Yisraeli Salman Meira, Terry Alexander R, Derkach Andriy, Nemirovsky David, Chin Kuo-Kai, Valtis Yannis K, Boussi Leora, Spivey Theresa, Xiao Wenbin, Famulare Christopher, Ciervo Jenna, Rowe Jacob M, Tallman Martin S, Stein Eytan M
Leukemia Service, Memorial Sloan Kettering Cancer Center, New York, NY.
Department of Hematology, Shaare Zedek Medical Center, Jerusalem, Israel.
Blood Adv. 2025 Jul 8;9(13):3213-3222. doi: 10.1182/bloodadvances.2024015324.

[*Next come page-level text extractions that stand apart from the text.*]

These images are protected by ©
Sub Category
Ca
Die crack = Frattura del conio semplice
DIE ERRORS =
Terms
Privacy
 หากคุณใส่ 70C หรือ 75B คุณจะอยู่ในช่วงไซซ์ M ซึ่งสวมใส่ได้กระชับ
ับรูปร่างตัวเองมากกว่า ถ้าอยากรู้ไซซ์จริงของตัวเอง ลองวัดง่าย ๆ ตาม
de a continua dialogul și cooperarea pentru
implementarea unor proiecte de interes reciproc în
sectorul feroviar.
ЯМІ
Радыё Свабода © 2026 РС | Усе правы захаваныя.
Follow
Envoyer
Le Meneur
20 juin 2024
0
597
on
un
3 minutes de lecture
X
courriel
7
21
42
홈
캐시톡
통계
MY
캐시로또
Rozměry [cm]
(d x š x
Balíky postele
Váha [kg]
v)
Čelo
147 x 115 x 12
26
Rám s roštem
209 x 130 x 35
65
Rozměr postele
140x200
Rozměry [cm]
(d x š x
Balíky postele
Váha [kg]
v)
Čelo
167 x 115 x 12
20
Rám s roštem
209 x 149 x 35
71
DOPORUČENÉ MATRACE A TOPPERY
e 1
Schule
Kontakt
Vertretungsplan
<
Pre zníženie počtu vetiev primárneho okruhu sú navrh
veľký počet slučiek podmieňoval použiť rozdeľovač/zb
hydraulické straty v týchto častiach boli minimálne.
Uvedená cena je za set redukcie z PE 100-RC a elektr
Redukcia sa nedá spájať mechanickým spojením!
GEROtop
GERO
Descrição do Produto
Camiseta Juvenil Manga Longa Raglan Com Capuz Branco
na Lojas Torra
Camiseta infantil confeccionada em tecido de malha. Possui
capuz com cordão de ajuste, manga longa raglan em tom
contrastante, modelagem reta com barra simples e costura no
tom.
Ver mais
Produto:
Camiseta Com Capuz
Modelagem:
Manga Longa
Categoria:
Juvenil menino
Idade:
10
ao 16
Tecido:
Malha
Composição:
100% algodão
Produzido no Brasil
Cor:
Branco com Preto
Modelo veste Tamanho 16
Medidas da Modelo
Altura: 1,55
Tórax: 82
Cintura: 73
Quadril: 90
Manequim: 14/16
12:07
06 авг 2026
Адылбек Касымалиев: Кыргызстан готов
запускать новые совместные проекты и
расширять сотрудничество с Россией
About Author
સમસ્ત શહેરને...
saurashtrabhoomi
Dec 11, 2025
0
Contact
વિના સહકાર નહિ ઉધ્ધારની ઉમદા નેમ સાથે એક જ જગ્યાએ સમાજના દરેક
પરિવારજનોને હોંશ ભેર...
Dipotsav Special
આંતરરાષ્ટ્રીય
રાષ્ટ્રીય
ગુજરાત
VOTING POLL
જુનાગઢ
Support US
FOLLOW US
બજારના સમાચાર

The utility of a midcycle bone marrow biopsy (BMB) for early assessment of response in patients with acute myeloid leukemia (AML) after intensive chemotherapy (IC) induction is contested. Even when challenged, there is little consideration as to the possibility of different response dynamics among genetically defined subgroups. Clinical observations led to the hypothesis that patients with AML and mutations in IDH2-R172 (R172-m) exhibit particularly slow blast reduction after IC induction. The purpose of this study was to analyze response kinetics of patients with R172-m to IC and compare the dynamics to patients with AML and IDH2-R140 mutations (R140-m). A retrospective single-center analysis was conducted among patients with newly diagnosed IDH2-mutated AML who received IC induction. Dynamics of blast reduction were compared and correlated with outcomes. A total of 52 patients were identified; 33 with R140-m and 19 with R172-m. Patients with R172-m had significantly higher midcycle BMB median blast count (70% vs 5%; P < .001), and their BMBs were slightly more cellular (P = .045). Among the R140-m, 58% had ≤5% blasts vs 0 of the R172-m. Furthermore, it took significantly longer for patients with R172-m to achieve blast clearance (≤5% blasts in BMB) compared to those with R140-m (P = .017). However, there was no difference in overall survival between the 2 groups, and outcomes were similar and favorable. This type of slow blast reduction has only previously been described in patients with acute promyelocytic leukemia. These findings suggest judicial application of reinduction strategies in this subgroup and warrant further investigation.
对于强化化疗(IC)诱导后急性髓系白血病(AML)患者,周期中期骨髓活检(BMB)用于早期评估反应的效用存在争议。即便受到质疑,对于基因定义亚组间不同反应动态的可能性也几乎未加考虑。临床观察得出一个假设,即患有AML且IDH2-R172发生突变(R172-m)的患者在IC诱导后原始细胞减少特别缓慢。本研究的目的是分析R172-m患者对IC的反应动力学,并将其动态与患有AML且IDH2-R140发生突变(R140-m)的患者进行比较。对接受IC诱导的新诊断IDH2突变型AML患者进行了一项回顾性单中心分析。比较了原始细胞减少的动态,并将其与预后相关联。共确定了52例患者;33例为R140-m,19例为R172-m。R172-m患者的周期中期BMB原始细胞中位数显著更高(70%对5%;P <.001),且其BMB细胞含量略多(P =.045)。在R140-m患者中,58%的患者原始细胞≤5%,而R172-m患者中这一比例为0。此外,与R140-m患者相比,R172-m患者达到原始细胞清除(BMB中原始细胞≤5%)所需的时间显著更长(P =.017)。然而,两组的总生存期无差异,预后相似且良好。这种原始细胞缓慢减少的情况此前仅在急性早幼粒细胞白血病患者中有所描述。这些发现提示在该亚组中谨慎应用再诱导策略,并且值得进一步研究。